How to Convert a 3D Structure
If you’re starting with a wedge-dash drawing (the standard way of showing 3D structure on paper), converting to a Newman projection takes a few deliberate steps. First, identify the bond you want to look down and decide which carbon will be the front atom and which will be the back. Mark the front carbon with a dot and the back carbon with a circle.
Next, figure out which substituents go where. The groups on the front carbon radiate from the central dot. The groups on the back carbon radiate from the circle’s edge. A useful rule: dashed-wedge substituents (the ones pointing away from you in the original drawing) end up on the same side of the Newman projection as your viewing direction. Solid-wedge substituents (pointing toward you) go on the opposite side. With practice, these conversions become nearly automatic, but being systematic at first prevents errors that cascade through a problem.
Newman Projections in Reaction Chemistry
Newman projections aren’t just an exercise in drawing molecules. They’re essential for predicting the outcomes of certain reactions, particularly E2 elimination reactions. In an E2 reaction, a base removes a hydrogen while a leaving group departs from the adjacent carbon, forming a double bond. For this to happen efficiently, the hydrogen being removed and the leaving group need to be anti-periplanar: positioned 180° apart, in a staggered arrangement.
Drawing a Newman projection of the reacting bond and rotating until the hydrogen and leaving group are anti to each other reveals which product will form. The remaining substituents on those two carbons end up on specific sides of the new double bond, determining whether you get the E or Z isomer. Without a Newman projection, predicting the stereochemistry of an E2 product is far more error-prone.
This same logic applies whenever a reaction’s outcome depends on the spatial relationship between groups on adjacent carbons. Nucleophilic additions, ring-opening reactions, and even some rearrangements become clearer when you sketch the Newman projection and identify which conformation the molecule needs to adopt for the reaction to proceed.

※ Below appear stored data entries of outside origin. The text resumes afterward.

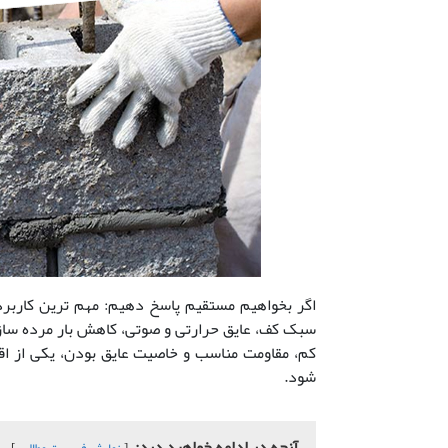
اگر بخواهیم مستقیم پاسخ دهیم: مهم ترین کاربر
سبک کف، عایق حرارتی و صوتی، کاهش بار مرده سازه
کم، مقاومت مناسب و خاصیت عایق بودن، یکی از 
شود.
آنجه در ادامه خواهید دید: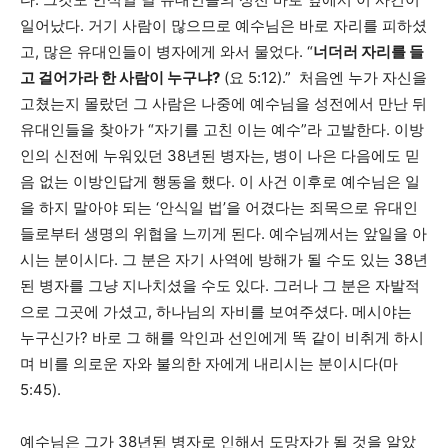
일어났다. 거기 사람이 많으므로 예수님은 바로 자리를 피하셨
고, 많은 유대인들이 병자에게 와서 물었다. “
너더러 자리를 들
고 걸어가라 한 사람이 누구냐?
(요 5:12).” 처음엔 누가 자신을
고쳤는지 몰랐던 그 사람은 나중에 예수님을 성전에서 만난 뒤
유대인들을 찾아가 “자기를 고친 이는 예수”라 고발한다. 이방
인의 신전에 누워있던 38년된 병자는, 병이 나은 다음에도 믿
음 없는 이방인답게 행동을 했다. 이 사건 이후로 예수님은 일
을 하지 말아야 되는 ‘안식일 법’을 어겼다는 죄목으로 유대인
들로부터 생명의 위협을 느끼게 된다. 예수님께서는 앞일을 아
시는 분이시다. 그 분은 자기 사역에 방해가 될 수도 있는 38년
된 병자를 그냥 지나치셨을 수도 있다. 그러나 그 분은 자발적
으로 그곳에 가셨고, 하나님의 자비를 보여주셨다. 메시야는
누구신가? 바로 그 해를 악인과 선인에게 똑 같이 비취게 하시
며 비를 의로운 자와 불의한 자에게 내리시는 분이시다(마
5:45).
예수님은 그가 38년된 병자로 인해서 도망자가 될 것을 알았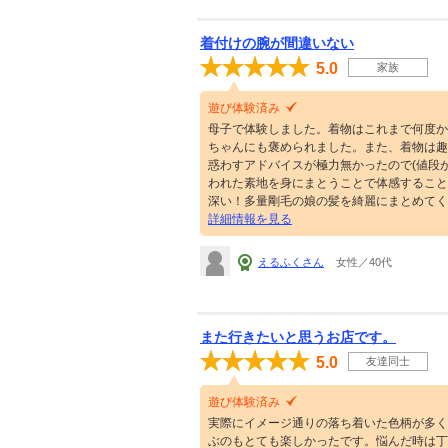
着付けの腕が間違いない
5.0
家族
遊び体験済み
母子で体験しました。着物はこれまで何度か
ちゃんにも褒められました。また、着物は趣
惑わすアドバイスが極力無かったので(値段
われた素地を身にまとうことで体感すること
深い！多量剛毛の娘の髪を綺麗にまとめてく
詳細情報を見る
えるふくさん
女性／40代
また行きたいと思うお店です。
5.0
友達同士
遊び体験済み
実際にイメージ通りの落ち着いた色柄が多く
ぶのもとても楽しかったです。悩んだ時は丁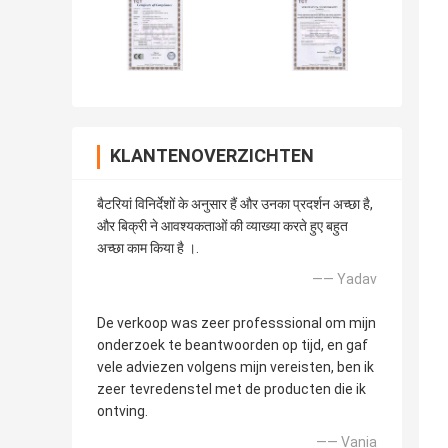
KLANTENOVERZICHTEN
बैटरियां विनिर्देशों के अनुसार हैं और उनका प्रदर्शन अच्छा है,
और बिक्री ने आवश्यकताओं की व्याख्या करते हुए बहुत
अच्छा काम किया है ।.
—— Yadav
De verkoop was zeer professsional om mijn
onderzoek te beantwoorden op tijd, en gaf
vele adviezen volgens mijn vereisten, ben ik
zeer tevredenstel met de producten die ik
ontving.
—— Vania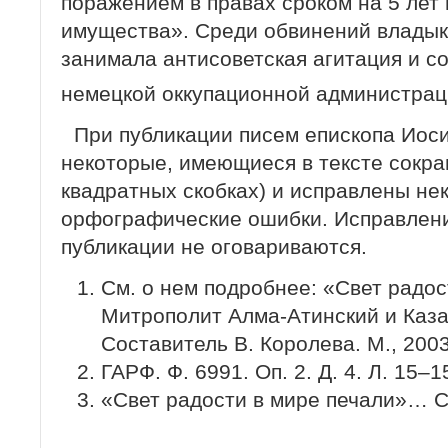
поражением в правах сроком на 5 лет 
имущества». Среди обвинений владык
занимала антисоветская агитация и с
немецкой оккупационной администрац
При публикации писем епископа Ио
некоторые, имеющиеся в тексте сокра
квадратных скобках) и исправлены не
орфографические ошибки. Исправлени
публикации не оговариваются.
См. о нем подробнее: «Свет радос
Митрополит Алма-Атинский и Каза
Составитель В. Королева. М., 200
ГАРФ. Ф. 6991. Оп. 2. Д. 4. Л. 15–1
«Свет радости в мире печали»… С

Reading the Dihedral Angles
Every Newman projection encodes specific dihedral angles, and recognizing them quickly is a practical skill. The standard angles and their labels form a repeating pattern as you rotate 360° around a bond:
- 0° (or 360°): Fully eclipsed. Substituents directly overlap. Highest energy when large groups are involved.
- 60°: Gauche (staggered). Groups are offset but still relatively close. Modest steric strain with bulky substituents.
- 120°: Eclipsed again, though often with a smaller group overlapping a larger one, so less severe than 0°.
- 180°: Anti (staggered). Groups are as far apart as possible. Lowest energy for most molecules.
This pattern repeats symmetrically through 240° and 300°, mirroring the 120° and 60° conformations. In ethane, the staggered and eclipsed forms alternate every 60° of rotation. In substituted molecules like butane, each 60° rotation produces a conformation with a different energy, making the full 360° energy diagram asymmetric and far more informative.